Japanese Prime Minister Shinzo Abe may enjoy a sense of triumph in having succeeded to push through the country’s new military law. Both chambers of Tokyo’s parliament have now cleared the legislation expanding Japan’s military power, despite widespread public opposition and even scuffles among lawmakers.
For Abe and his ruling Liberal Democratic Party (LDP), the historic amendment to the constitution allowing for overseas’ military deployment, thus overturning the country’s 70-year-old pacifist commitments, no doubt, in their view, marks the emergence of a “strong” Japan, asserting its “independence” in the modern world.
Ardent nationalists among Abe’s party have been earnestly seeking to rewrite the country’s constitution, going back several years in their efforts. They argue that Japan must have greater freedom to use its military forces if the country is to claim equal standing among modern powers. The postwar constitution forbidding any overseas’ deployment of Japanese troops was seen by the nationalists as a demeaning constraint on Japan’s modern-day esteem.
The nationalistic LDP perceives the pacifist constitution as an insult to the country’s independence, and a humiliating fetter imposed by the victors of WWII. The constitution was largely written by the US occupying-army administration following the defeat of Imperial Japan in August 1945.
The bitter irony is, however, that the expansion of military power sought by Abe and his government is not a mark of independence, as they claim. Rather, in truth, it is a sign of Japan’s deepening subservience to the US. The new legislation is heavily conditioned by US strategic interests, albeit in a modern context where Japanese military is perceived now by Washington as bestowing an advantage.
The Abe administration claims that the new military options afforded by the amended constitution will allow Japan to better protect its people and its national interests.
The paradox is that the new military laws and posture pushed through the Japanese parliament by Abe will lead to more insecurity for Japan, and will increase the danger of future conflict.
This is because Japan’s adapted military legislation is framed by the geopolitical perspective of Washington. The deployment of Japanese troops and other military assets is said to be mandated “in defense of foreign allies.” That means Washington.
In effect, Japan is placing its military forces as hostage to Washington’s capricious geopolitics.
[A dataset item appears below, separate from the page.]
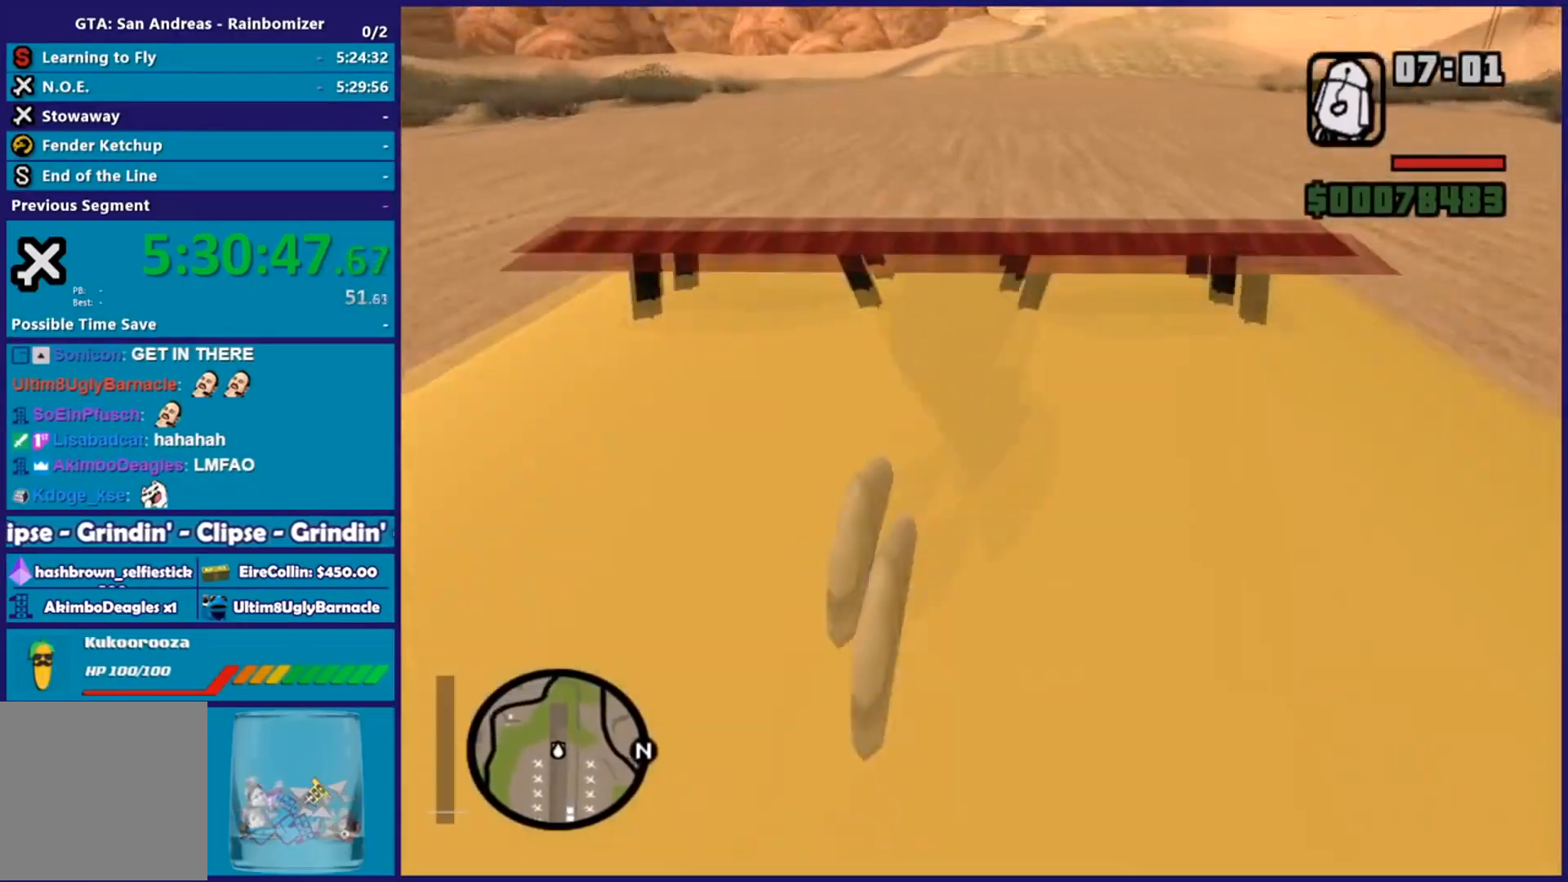
{"buttons": [], "left_stick": "center", "right_stick": "down", "events": [[17, "R2", "up"], [251, "left_stick", "right"], [351, "left_stick", "center"], [367, "L2", "down"], [501, "L2", "up"]]}
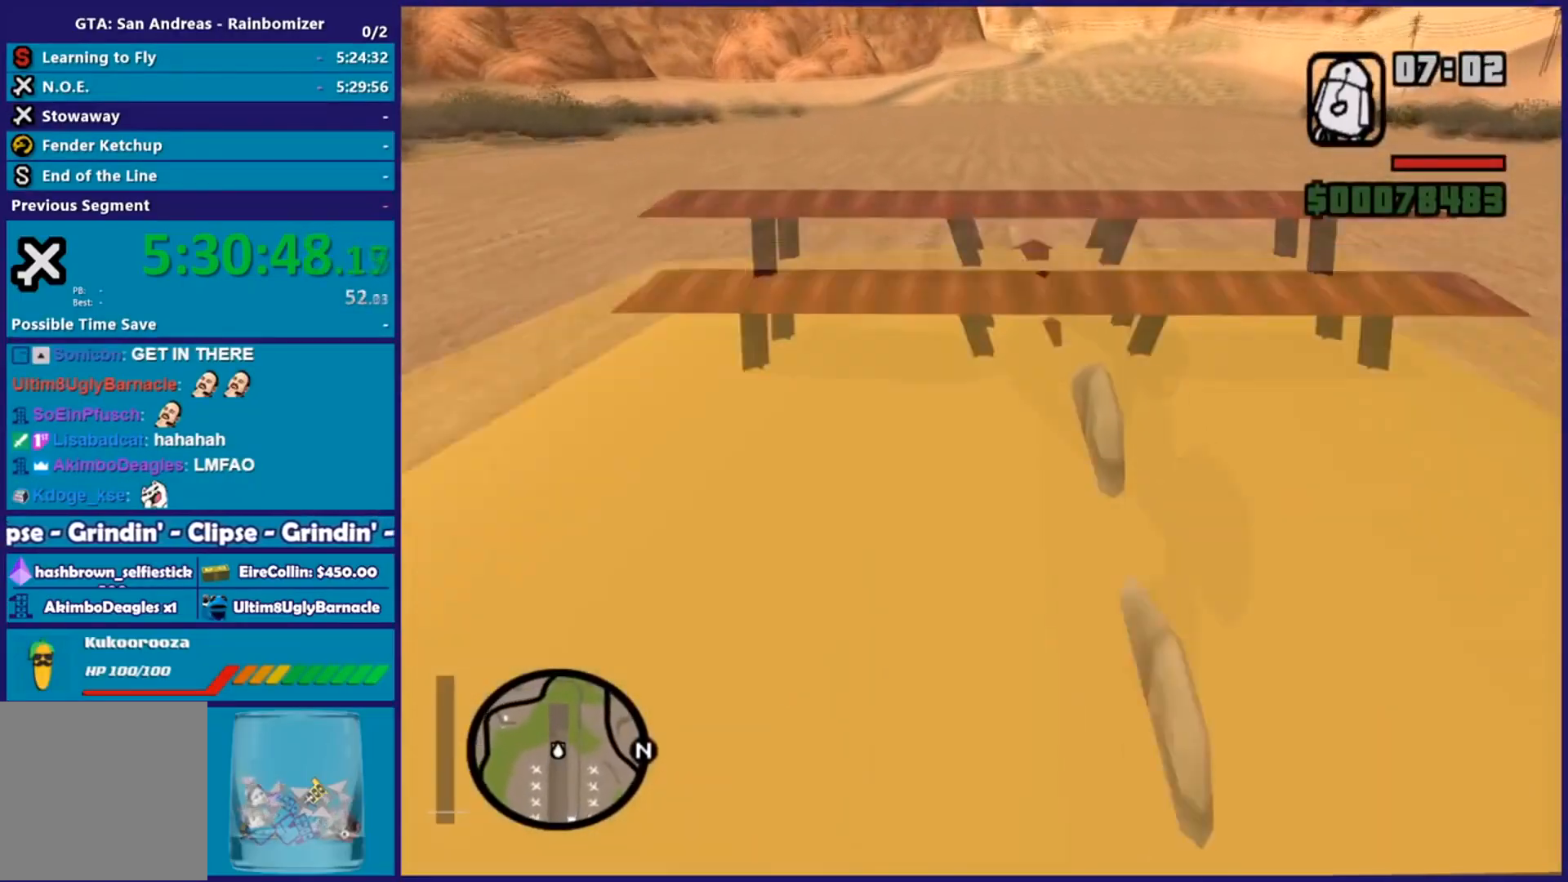
{"buttons": ["R2"], "left_stick": "center", "right_stick": "down", "events": [[133, "R2", "down"]]}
That is hardly a hallmark of “independence” as Abe and his supporters so fervently claim.
The Japanese government supposes that the new military power is to be strictly enforced with three criteria.
First, it will only be used if Japan or an ally (most probably the US) is attacked or threatened. Second, the military option can only be used if diplomacy has been exhausted. And third, any military force used will be only at a minimum level.
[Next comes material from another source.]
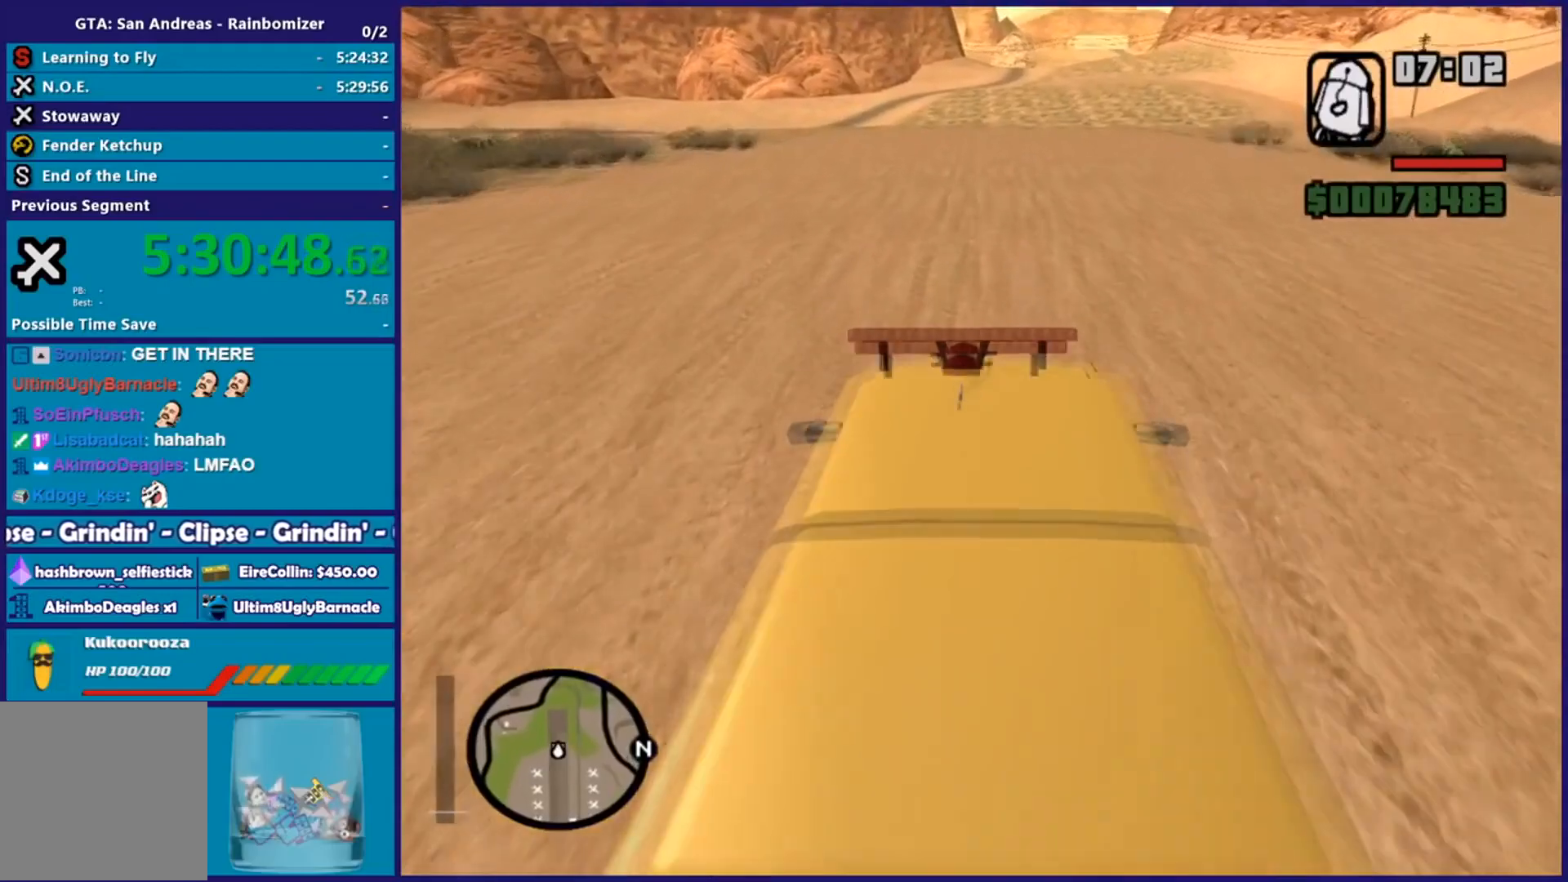
{"buttons": ["R2"], "left_stick": "center", "right_stick": "down", "events": [[84, "left_stick", "up-left"], [151, "R2", "up"], [167, "left_stick", "center"], [334, "R2", "down"], [334, "left_stick", "up-left"], [451, "left_stick", "center"]]}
Japan’s expanded military power has to be interpreted in the context of gross historical revisionism under Abe’s LDP. The Japanese leader and his ruling circle have repeatedly sought to absolve Japan from its horrendous war legacy.
The denial of Japanese aggression against China, costing up to 30 million Chinese lives, or the denial of “sex slavery” of Chinese and Korean women under Japanese colonial rule, are disturbing indicators that the present leaders in Tokyo have rekindled a militaristic mind-set.
Therefore, in the context of malleable criteria for deployment of military force and under the sway of an increasing US belligerence in the Asia-Pacific region, the Japanese security laws are cause for deep concern.
Abe’s repeated regurgitation of provocative US allegations against China, from cyber theft to territorial expansionism, only further emphasizes the cause for concern.
China’s often-stated policy is one of friendly regional dialogues to resolve disputes. Disputes should primarily be resolved by Asian neighbors, acting autonomously, independently and free from outside interference.
Japan’s newfound militarism is regrettable and does not bode well for regionally resolved peaceful relations, because Tokyo’s agenda is beset by atavistic nationalist sentiments, and more worryingly, because it is subordinate to Washington’s hegemonic geopolitics.
The people of Japan are right, and they deserve much credit, to be indignant over Abe’s pursuit of expanded military power. His claims of patriotism and to be serving to defend Japan’s interests are in fact the inverse.
Abe is actually serving the US interests and in so doing he is militating against the real interests of the Japanese people.